• Enunciado da tarefa:
De acordo com o acórdão do STJ sobre fraude à licitação, em que data a denúncia foi recebida?

• Trecho selecionado:
◆ ◆ ◆ ◆
- Relator(a)
- Ministro Sebastião Reis Júnior
- Órgão julgador
- Sexta Turma
- Data do julgamento
- 18/03/2026
- Data de publicação
- 24/03/2026
STJ – Acórdão, Rel. Ministro Sebastião Reis Júnior, Sexta Turma, j. 18/03/2026, p. 24/03/2026
DIREITO PENAL E PROCESSUAL PENAL. AGRAVO REGIMENTAL EM RECURSO ESPECIAL. FRAUDE À LICITAÇÃO (ART. 90 DA LEI N. 8.666/1993). DISSÍDIO JURISPRUDENCIAL. AUSÊNCIA DE COTEJO ANALÍTICO. ART. 381, III, DO CPP. FALTA DE PREQUESTIONAMENTO. SÚMULAS 282 E 356/STF. PRESCRIÇÃO DA PRETENSÃO PUNITIVA. TERMO INICIAL. CONSUMAÇÃO COM A ASSINATURA DO CONTRATO ADMINISTRATIVO. JURISPRUDÊNCIA CONSOLIDADA DO STJ. DECISÃO MONOCRÁTICA MANTIDA. 1. O conhecimento do recurso especial pela alínea c do permissivo constitucional exige a demonstração analítica do dissídio, mediante o confronto entre trechos do acórdão recorrido e dos julgados paradigma que evidenciem a similitude fática e a distinta interpretação jurídica. A mera transcrição de ementas é insuficiente para o atendimento dos requisitos previstos nos arts. 1.029, § 1º, do CPC e 255 do RISTJ. 2. A tese de nulidade do acórdão por fundamentação per relationem (art. 381, III, do CPP) carece do indispensável prequestionamento, uma vez que a matéria não foi apreciada pelo Tribunal de origem e não foram opostos embargos de declaração para suprir eventual omissão. Incidem, portanto, as Súmulas 282 e 356 do STF. Ademais, o prequestionamento é requisito imprescindível inclusive para recursos fundados na alínea c, sendo inviável o exame de dissídio jurisprudencial sobre questão federal que não tenha sido previamente debatida e valorada pela instância ordinária. 3. Segundo a jurisprudência pacífica deste Superior Tribunal, o crime de fraude ao caráter competitivo da licitação (art. 90 da Lei n. 8.666/1993) possui natureza formal e consuma-se com a celebração do contrato administrativo decorrente do certame. 4. No caso concreto, a assinatura do contrato ocorreu em 12/11/2010 e a denúncia foi recebida em 22/2/2018. Considerando que a pena máxima é de 4 anos e o prazo prescricional é de 8 anos (arts. 90 da Lei n. 8.666/1993 e 109, IV, do CP), não se verificou o transcurso do lapso necessário para o reconhecimento da prescrição. 5. Agravo regimental improvido. (AgRg no REsp n. 2.103.529/SP, relator Ministro Sebastião Reis Júnior, Sexta Turma, julgado em 18/3/2026, DJEN de 24/3/2026.)
◆ ◆ ◆ ◆
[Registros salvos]
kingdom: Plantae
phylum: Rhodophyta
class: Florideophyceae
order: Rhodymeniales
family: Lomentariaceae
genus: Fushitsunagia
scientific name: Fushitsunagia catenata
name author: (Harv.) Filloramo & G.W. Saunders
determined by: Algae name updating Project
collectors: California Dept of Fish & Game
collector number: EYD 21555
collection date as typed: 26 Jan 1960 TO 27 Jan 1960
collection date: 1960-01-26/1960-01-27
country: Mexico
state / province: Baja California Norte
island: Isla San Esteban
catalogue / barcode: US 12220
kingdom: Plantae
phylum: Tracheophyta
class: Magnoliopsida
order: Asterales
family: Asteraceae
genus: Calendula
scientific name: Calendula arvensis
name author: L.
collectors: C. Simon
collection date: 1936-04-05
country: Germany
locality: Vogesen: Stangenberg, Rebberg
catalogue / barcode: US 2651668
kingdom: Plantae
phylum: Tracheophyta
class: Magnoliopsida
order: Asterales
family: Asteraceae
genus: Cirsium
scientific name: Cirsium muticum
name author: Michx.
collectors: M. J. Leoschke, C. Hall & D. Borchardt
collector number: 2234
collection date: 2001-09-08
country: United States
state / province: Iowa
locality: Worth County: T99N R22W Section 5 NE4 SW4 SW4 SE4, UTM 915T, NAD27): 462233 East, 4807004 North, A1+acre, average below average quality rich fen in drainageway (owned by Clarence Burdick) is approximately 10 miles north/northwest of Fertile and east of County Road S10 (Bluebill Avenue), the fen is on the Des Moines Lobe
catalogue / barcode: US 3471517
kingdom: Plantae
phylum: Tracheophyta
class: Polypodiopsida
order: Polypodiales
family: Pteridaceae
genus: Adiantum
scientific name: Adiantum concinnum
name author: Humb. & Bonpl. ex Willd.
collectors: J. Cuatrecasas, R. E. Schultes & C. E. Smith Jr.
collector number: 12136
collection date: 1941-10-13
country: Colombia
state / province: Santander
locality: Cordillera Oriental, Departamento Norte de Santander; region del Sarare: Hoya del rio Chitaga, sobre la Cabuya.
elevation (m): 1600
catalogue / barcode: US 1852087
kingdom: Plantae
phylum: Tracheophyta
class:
◆ ◆ ◆ ◆
• Resposta do exercício:
Em 22/2/2018.